Segment Start: Records for this task
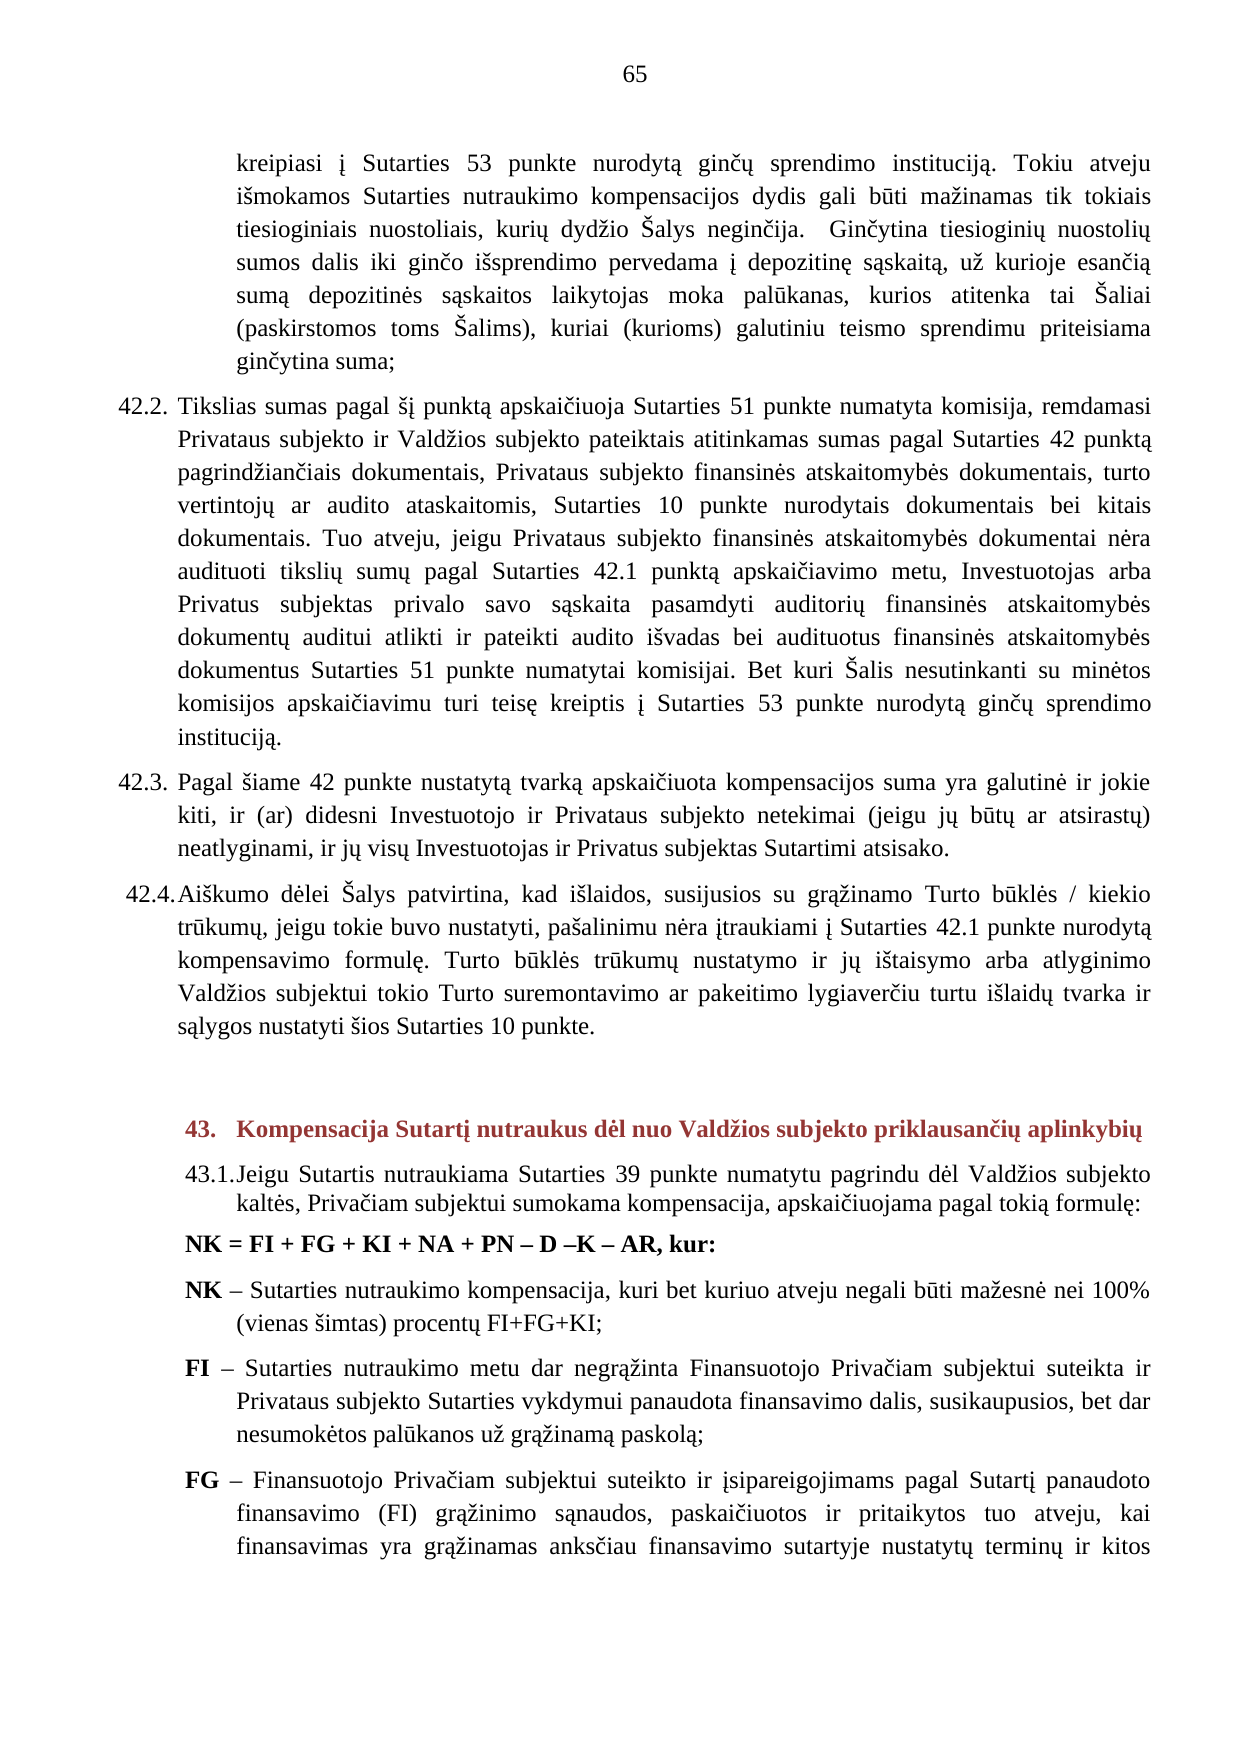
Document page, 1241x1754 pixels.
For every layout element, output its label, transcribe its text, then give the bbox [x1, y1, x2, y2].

subtitle Kompensacija Sutartį nutraukus dėl nuo Valdžios subjekto priklausančių aplinkybių [185, 1114, 1152, 1142]
list NK – Sutarties nutraukimo kompensacija, kuri bet kuriuo atveju negali būti mažesnė nei 100% (vienas šimtas) procentų FI+FG+KI; [185, 1275, 1152, 1337]
text Pagal šiame 42 punkte nustatytą tvarką apskaičiuota kompensacijos suma yra galutinė ir jokie kiti, ir (ar) didesni Investuotojo ir Privataus subjekto netekimai (jeigu jų būtų ar atsirastų) neatlyginami, ir jų visų Investuotojas ir Privatus subjektas Sutartimi atsisako. [118, 767, 1152, 862]
list FI – Sutarties nutraukimo metu dar negrąžinta Finansuotojo Privačiam subjektui suteikta ir Privataus subjekto Sutarties vykdymui panaudota finansavimo dalis, susikaupusios, bet dar nesumokėtos palūkanos už grąžinamą paskolą; [185, 1353, 1152, 1448]
list NK = FI + FG + KI + NA + PN – D –K – AR, kur: [185, 1229, 1152, 1258]
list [185, 148, 1152, 374]
text Jeigu Sutartis nutraukiama Sutarties 39 punkte numatytu pagrindu dėl Valdžios subjekto kaltės, Privačiam subjektui sumokama kompensacija, apskaičiuojama pagal tokią formulę: [185, 1159, 1152, 1217]
text Tikslias sumas pagal šį punktą apskaičiuoja Sutarties 51 punkte numatyta komisija, remdamasi Privataus subjekto ir Valdžios subjekto pateiktais atitinkamas sumas pagal Sutarties 42 punktą pagrindžiančiais dokumentais, Privataus subjekto finansinės atskaitomybės dokumentais, turto vertintojų ar audito ataskaitomis, Sutarties 10 punkte nurodytais dokumentais bei kitais dokumentais. Tuo atveju, jeigu Privataus subjekto finansinės atskaitomybės dokumentai nėra audituoti tikslių sumų pagal Sutarties 42.1 punktą apskaičiavimo metu, Investuotojas arba Privatus subjektas privalo savo sąskaita pasamdyti auditorių finansinės atskaitomybės dokumentų auditui atlikti ir pateikti audito išvadas bei audituotus finansinės atskaitomybės dokumentus Sutarties 51 punkte numatytai komisijai. Bet kuri Šalis nesutinkanti su minėtos komisijos apskaičiavimu turi teisę kreiptis į Sutarties 53 punkte nurodytą ginčų sprendimo instituciją. [118, 391, 1152, 750]
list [185, 1465, 1152, 1560]
text Aiškumo dėlei Šalys patvirtina, kad išlaidos, susijusios su grąžinamo Turto būklės / kiekio trūkumų, jeigu tokie buvo nustatyti, pašalinimu nėra įtraukiami į Sutarties 42.1 punkte nurodytą kompensavimo formulę. Turto būklės trūkumų nustatymo ir jų ištaisymo arba atlyginimo Valdžios subjektui tokio Turto suremontavimo ar pakeitimo lygiaverčiu turtu išlaidų tvarka ir sąlygos nustatyti šios Sutarties 10 punkte. [126, 879, 1152, 1039]
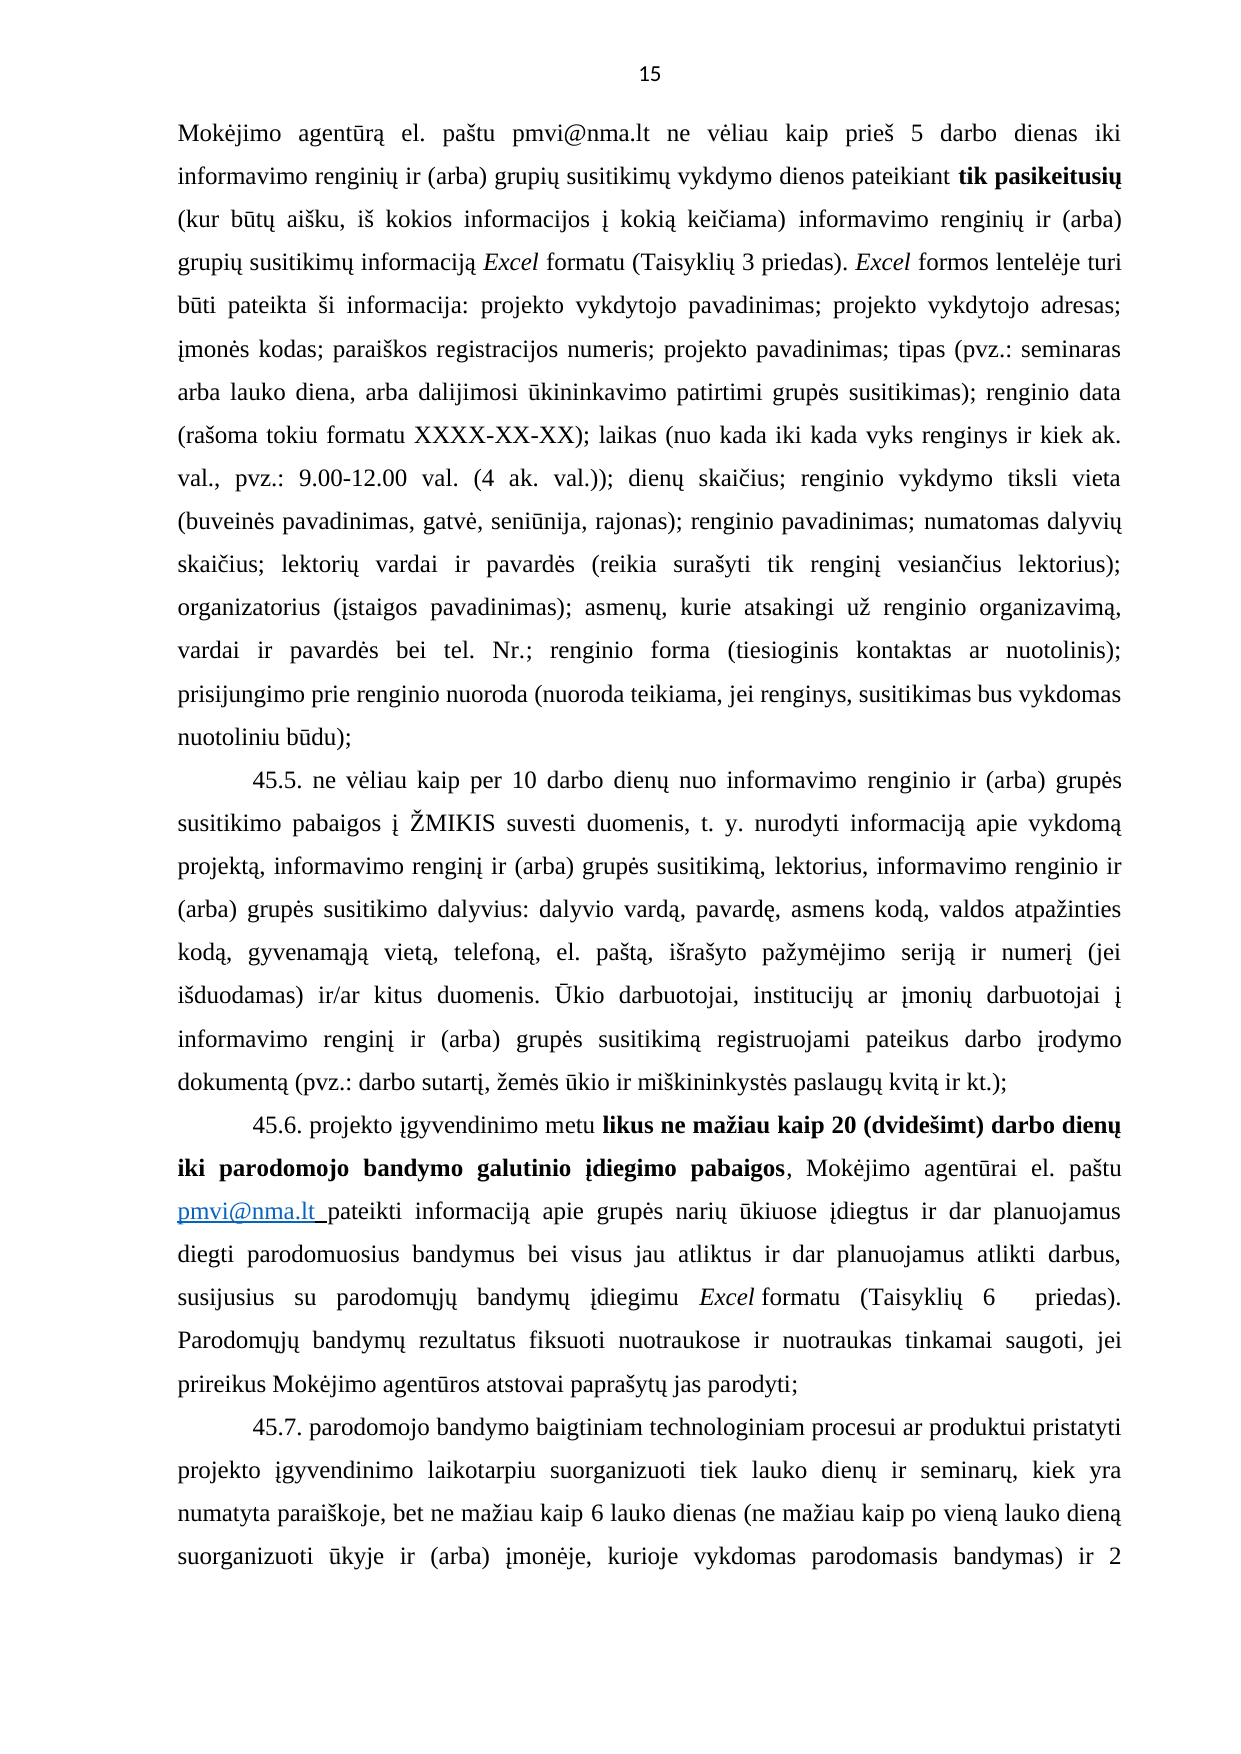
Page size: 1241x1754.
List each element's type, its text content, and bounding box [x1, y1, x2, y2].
Segment End: Records for this task
● **Aim of the task**: Say how many lines of the entries above include the string "nutraukimo", giving the number and nothing else.

● **Answer box**: 2